Wealthy Whiners: The Institutional Perspective

By James Fallows

Fair warning: this is not a "serious" addition to consideration of the "whiny law professor" syndrome. But I found it droll to compare two notes about the specific institutional background of the complainant. First, a University of Chicago graduate writes to say:  UChicago.jpg

I don't think anyone has mentioned the one reason for Professor Henderson's revelations that would be obvious to any U of C Alumni: The University of Chicago is a horrible place that makes people unhappy. See this.
 
Filled with smart people, but not very keen on the social skills.<<

To which I say: Now, now, now... I taught a writing class there this spring and adored (in the right sense!) the students I worked with. But even they joked about the "where fun comes to die" U of C school spirit. To be more precise: the graduate students joked. Some of the undergraduates said, What's so funny?
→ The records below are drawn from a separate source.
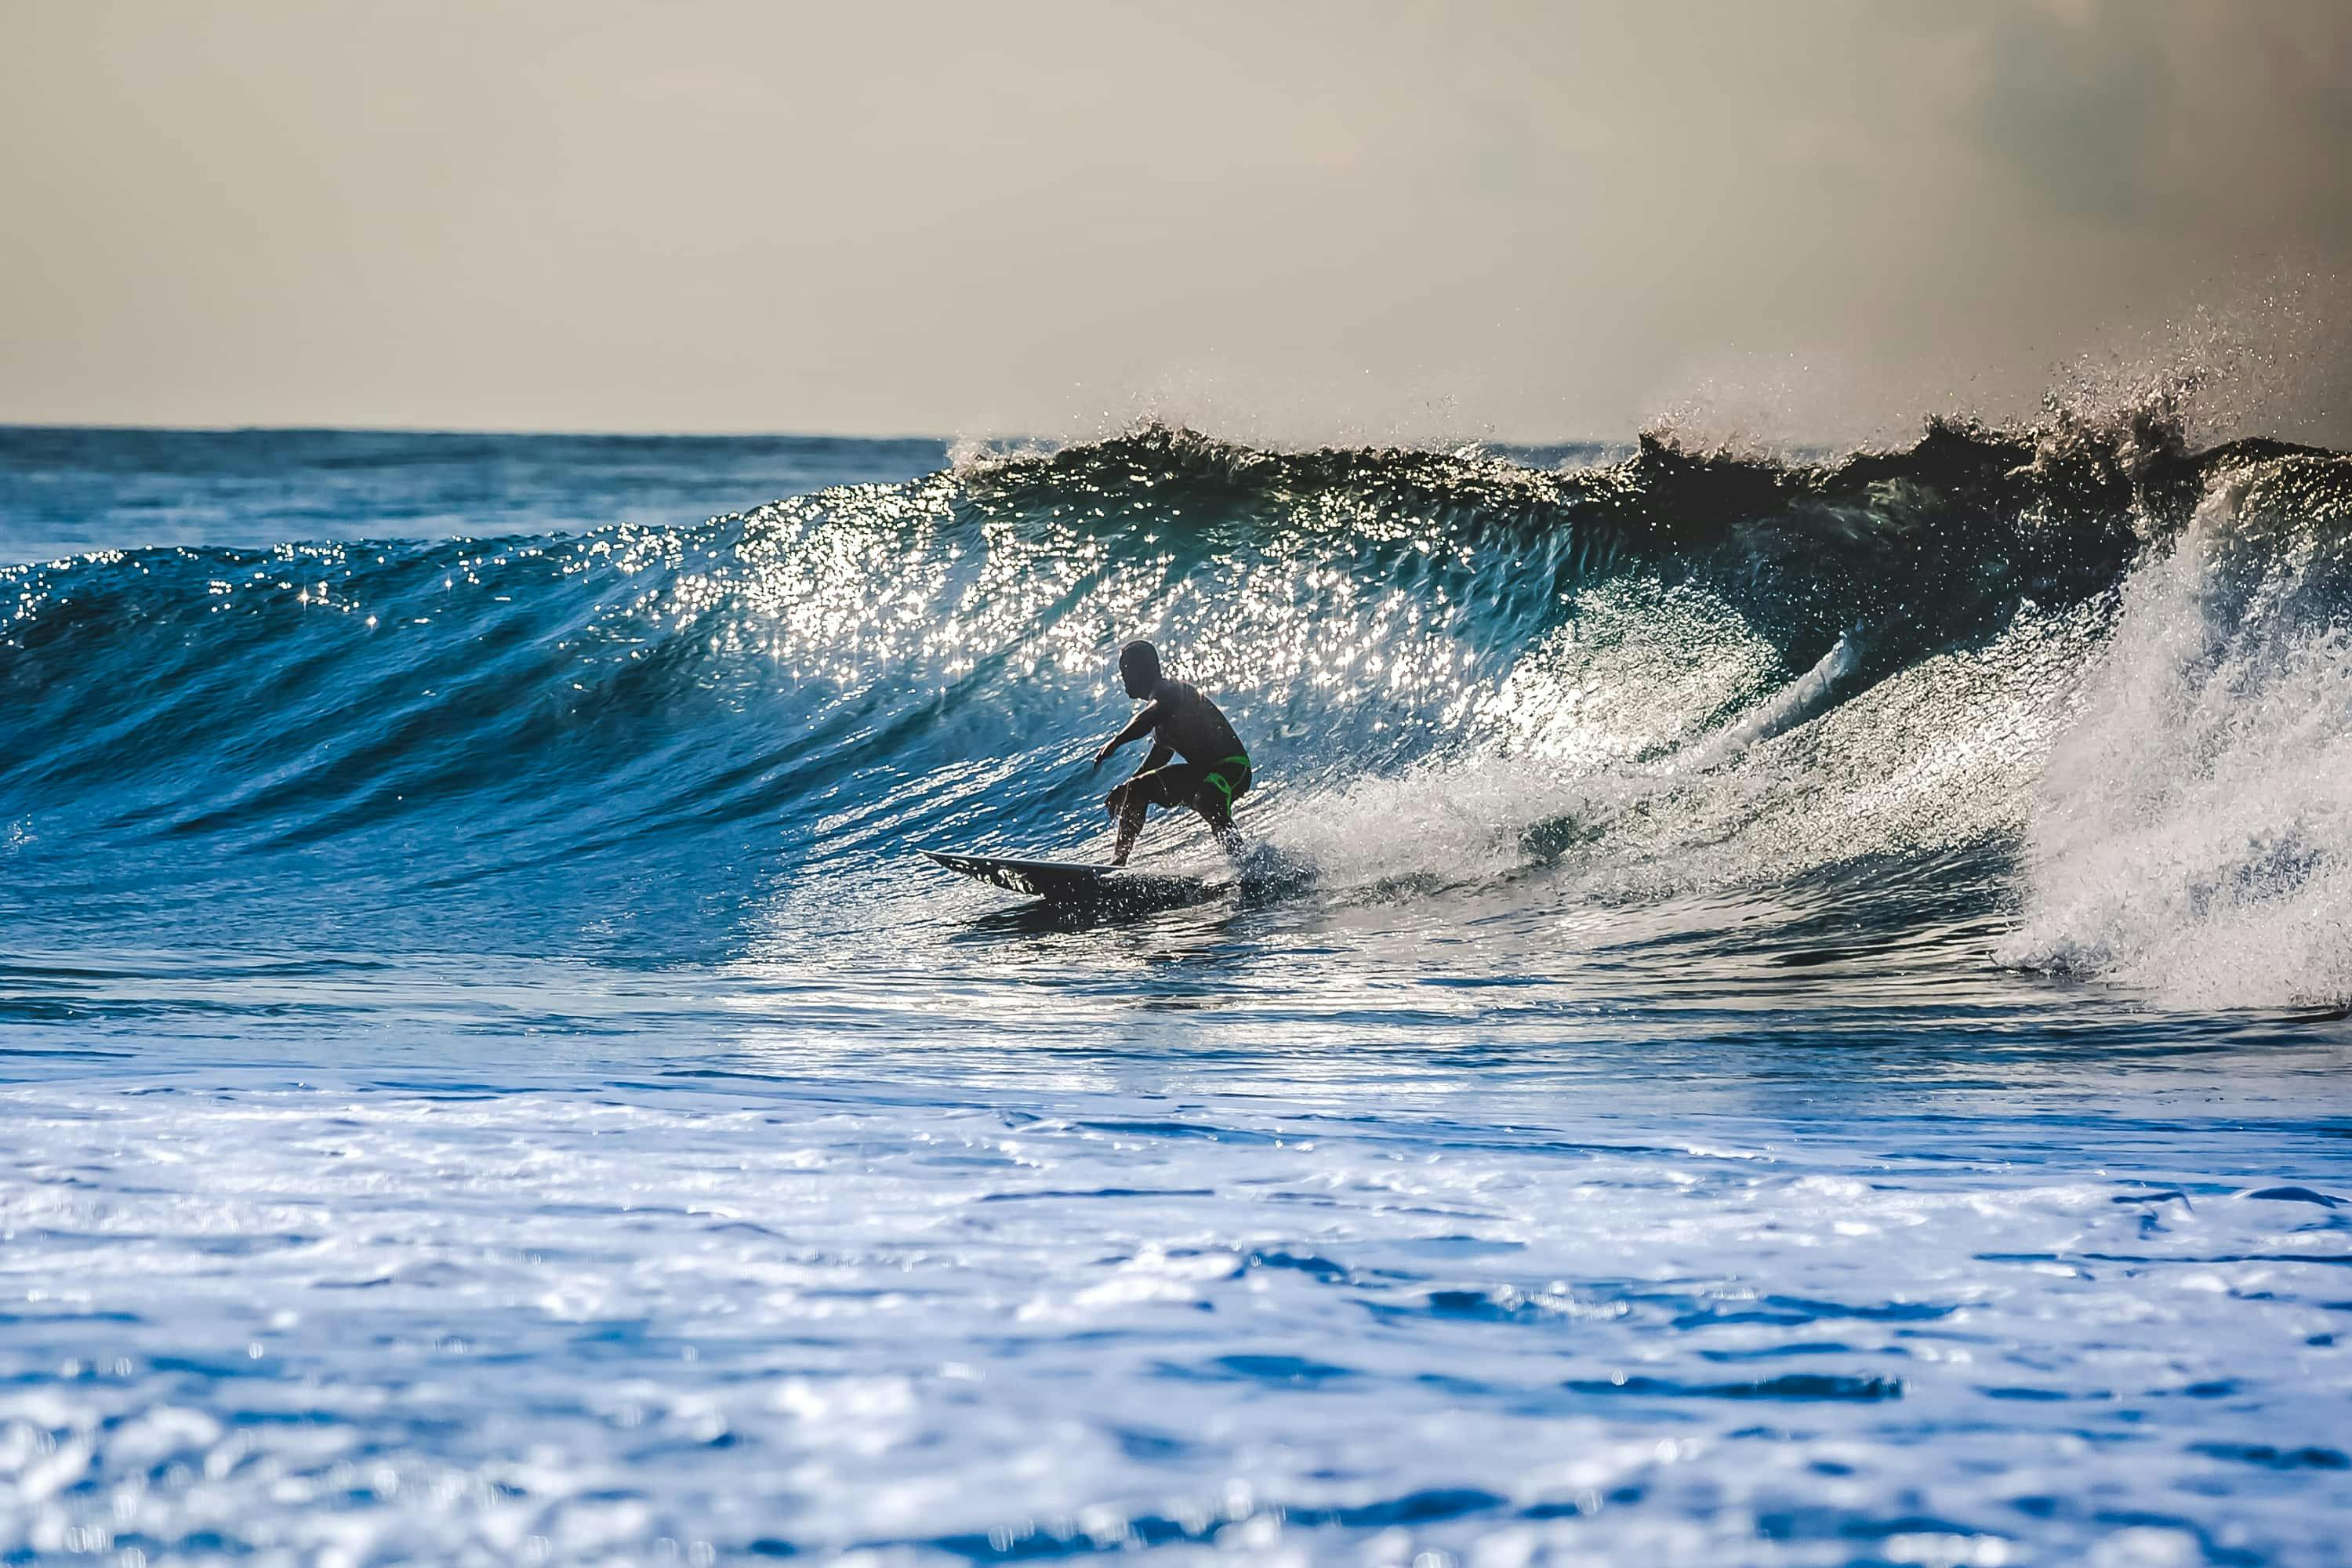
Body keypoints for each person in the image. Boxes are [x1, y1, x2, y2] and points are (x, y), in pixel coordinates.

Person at [1091, 640, 1251, 866]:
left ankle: (1246, 865)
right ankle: (1118, 863)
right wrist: (1127, 787)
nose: (1122, 678)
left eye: (1124, 671)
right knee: (1138, 789)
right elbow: (1159, 757)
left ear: (1139, 670)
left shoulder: (1169, 690)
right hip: (1202, 774)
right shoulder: (1162, 721)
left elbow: (1149, 716)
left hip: (1232, 768)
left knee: (1208, 797)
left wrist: (1116, 742)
Then, an administrator at Harvard wrote in umbrage about an item that I had called "Self-Pity of the Harvard 'Poor,'" because I was quoting a Harvard College/Harvard Law graduate on financial resentments as he had observed them among his peers. From the administrator:

>>I'm sure there are whiners around Harvard, too, but the headline for that post isn't right when the self-pitier [the law professor] is a Princeton undergrad / Chicago law grad. (And from his bio I was pleased to see there's another place that refers to "the Law School.")<<

When I wrote back saying, Lighten up! Using "Harvard" as a metaphor!, he expressed relief and returned to the policy high-road:

>>I hope progress can be made in getting people to appreciate how the growing concentration of income in the top 0.1% is very unhealthy for the country.<<

So far, a tactful silence from Princeton. Back to "serious" stuff shortly.